We told him some of the things that had happened to us. Then he prayed, asking God to take care of us and our loved ones, things like that. I really appreciated it. (17.82)
It's not the general praying that Perry appreciates: it's that Father Santora really listens, and reassures the guys about themselves and also about the people they care about. You could look at it as Perry coming around to religion, or as just the right mood boost at the right time. Like mac and cheese, but comfort prayer instead of comfort food.
It was good. The chaplain said nice things. He asked God to bless all the guys that had been killed and wounded, and to protect all of us. We sang a hymn and ended the services holding hands and saying the Twenty-third Psalm. It made me feel good. (21.36)
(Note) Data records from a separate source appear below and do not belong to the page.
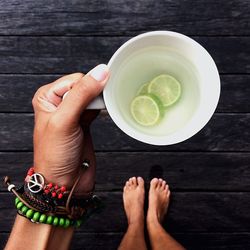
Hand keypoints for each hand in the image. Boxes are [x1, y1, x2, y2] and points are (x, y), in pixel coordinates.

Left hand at [31, 64, 108, 191]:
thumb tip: (101, 72)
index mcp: (48, 97)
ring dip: (101, 99)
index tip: (97, 97)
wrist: (65, 182)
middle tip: (98, 106)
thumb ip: (82, 94)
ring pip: (93, 95)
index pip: (75, 79)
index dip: (88, 85)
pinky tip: (106, 110)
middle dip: (95, 92)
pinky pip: (98, 107)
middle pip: (85, 85)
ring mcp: (74, 113)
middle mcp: (60, 103)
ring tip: (103, 109)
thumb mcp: (64, 120)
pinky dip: (104, 107)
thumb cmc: (55, 155)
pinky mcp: (85, 122)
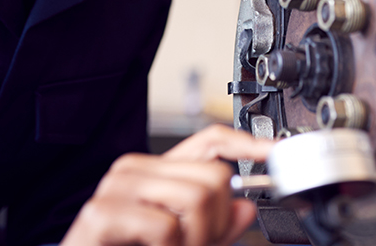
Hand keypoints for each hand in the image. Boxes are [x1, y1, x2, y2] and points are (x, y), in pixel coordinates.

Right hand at [62, 125, 272, 245]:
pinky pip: (164, 227)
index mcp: (157, 172)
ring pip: (197, 198)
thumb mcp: (182, 241)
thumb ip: (214, 227)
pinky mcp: (102, 213)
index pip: (209, 140)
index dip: (246, 144)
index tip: (273, 152)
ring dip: (197, 240)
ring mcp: (116, 188)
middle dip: (219, 222)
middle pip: (214, 176)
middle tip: (199, 244)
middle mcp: (136, 170)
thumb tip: (246, 208)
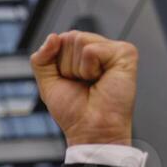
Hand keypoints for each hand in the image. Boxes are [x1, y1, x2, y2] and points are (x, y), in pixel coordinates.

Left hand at [30, 30, 137, 148]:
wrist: (90, 129)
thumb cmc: (74, 111)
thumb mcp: (48, 83)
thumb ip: (41, 59)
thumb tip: (53, 37)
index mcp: (84, 53)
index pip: (61, 39)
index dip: (58, 64)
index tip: (69, 82)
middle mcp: (100, 48)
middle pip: (71, 37)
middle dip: (67, 66)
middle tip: (83, 84)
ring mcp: (114, 49)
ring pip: (80, 41)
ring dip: (78, 69)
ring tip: (92, 83)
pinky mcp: (125, 53)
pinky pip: (92, 50)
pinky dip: (90, 70)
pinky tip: (101, 80)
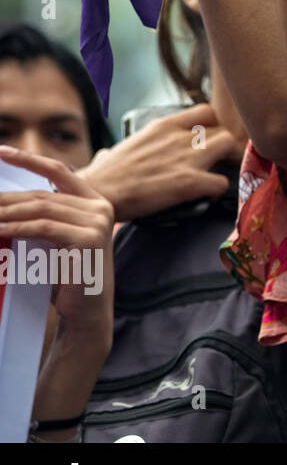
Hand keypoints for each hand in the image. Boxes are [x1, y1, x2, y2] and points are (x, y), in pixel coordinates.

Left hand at [0, 146, 113, 339]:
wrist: (86, 313)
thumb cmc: (66, 278)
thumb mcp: (54, 240)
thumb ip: (42, 218)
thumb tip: (3, 203)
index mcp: (94, 202)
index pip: (59, 171)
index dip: (29, 159)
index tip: (1, 151)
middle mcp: (100, 207)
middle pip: (42, 194)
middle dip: (5, 198)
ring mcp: (98, 221)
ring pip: (41, 208)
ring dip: (5, 212)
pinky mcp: (89, 238)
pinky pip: (43, 226)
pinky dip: (16, 227)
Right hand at [80, 104, 237, 221]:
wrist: (96, 194)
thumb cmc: (103, 176)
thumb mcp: (119, 148)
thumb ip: (126, 148)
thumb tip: (107, 155)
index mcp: (163, 126)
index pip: (206, 111)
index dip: (215, 126)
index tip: (211, 141)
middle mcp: (178, 137)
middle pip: (223, 130)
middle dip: (227, 146)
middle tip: (222, 163)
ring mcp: (186, 158)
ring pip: (230, 146)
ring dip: (230, 162)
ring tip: (220, 174)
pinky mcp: (189, 182)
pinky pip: (222, 183)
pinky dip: (220, 191)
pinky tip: (208, 196)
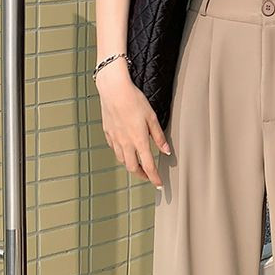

Good. Nice. Good. Simple as these short sentences and the feelings in them are, this is one of the few times Perry expresses that kind of feeling. Prayer helps him feel calm in the frenzy of war, and "feeling good" is good enough for him.
"My mother's a Baptist," I said. "She wouldn't go to a mojo lady." "My mama's a Baptist, too, but she what you call a sore-feet Baptist. Your feets get sore enough, those mojo ladies start looking pretty good." (5.15-16)
Who doesn't need a foot rub from time to time, mojo or no mojo? Peewee's point is that your beliefs get more flexible depending on your need, and it actually applies to Perry. The more scared he gets in the book, the more he relies on religion for comfort. Too bad he didn't have a mojo lady nearby.